Requirement »
An exact copy of the records is required, minus the pictures they hold.

Records from a data collection:
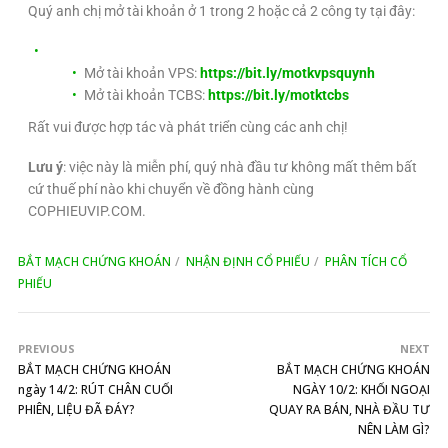
Quý anh chị mở tài khoản ở 1 trong 2 hoặc cả 2 công ty tại đây:
Mở tài khoản VPS:
https://bit.ly/motkvpsquynh
Mở tài khoản TCBS:
https://bit.ly/motktcbs
Rất vui được hợp tác và phát triển cùng các anh chị!
Lưu ý
: việc này là miễn phí, quý nhà đầu tư không mất thêm bất
cứ thuế phí nào khi chuyển về đồng hành cùng
COPHIEUVIP.COM.
BẮT MẠCH CHỨNG KHOÁN
NHẬN ĐỊNH CỔ PHIẾU
PHÂN TÍCH CỔ
PHIẾU
PREVIOUS
NEXT
BẮT MẠCH CHỨNG KHOÁN
BẮT MẠCH CHỨNG KHOÁN
ngày 14/2: RÚT CHÂN CUỐI
NGÀY 10/2: KHỐI NGOẠI
PHIÊN, LIỆU ĐÃ ĐÁY?
QUAY RA BÁN, NHÀ ĐẦU TƯ
NÊN LÀM GÌ?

Task response »
Quý anh chị mở tài khoản ở 1 trong 2 hoặc cả 2 công ty tại đây:
Mở tài khoản VPS:
https://bit.ly/motkvpsquynh
Mở tài khoản TCBS:
https://bit.ly/motktcbs
Rất vui được hợp tác và phát triển cùng các anh chị!
Lưu ý
: việc này là miễn phí, quý nhà đầu tư không mất thêm bất
cứ thuế phí nào khi chuyển về đồng hành cùng
COPHIEUVIP.COM.
BẮT MẠCH CHỨNG KHOÁN
NHẬN ĐỊNH CỔ PHIẾU
PHÂN TÍCH CỔ
PHIẾU
PREVIOUS
NEXT
BẮT MẠCH CHỨNG KHOÁN
BẮT MẠCH CHỨNG KHOÁN
ngày 14/2: RÚT CHÂN CUỐI
NGÀY 10/2: KHỐI NGOẠI
PHIÊN, LIỆU ĐÃ ĐÁY?
QUAY RA BÁN, NHÀ ĐẦU TƯ
NÊN LÀM GÌ?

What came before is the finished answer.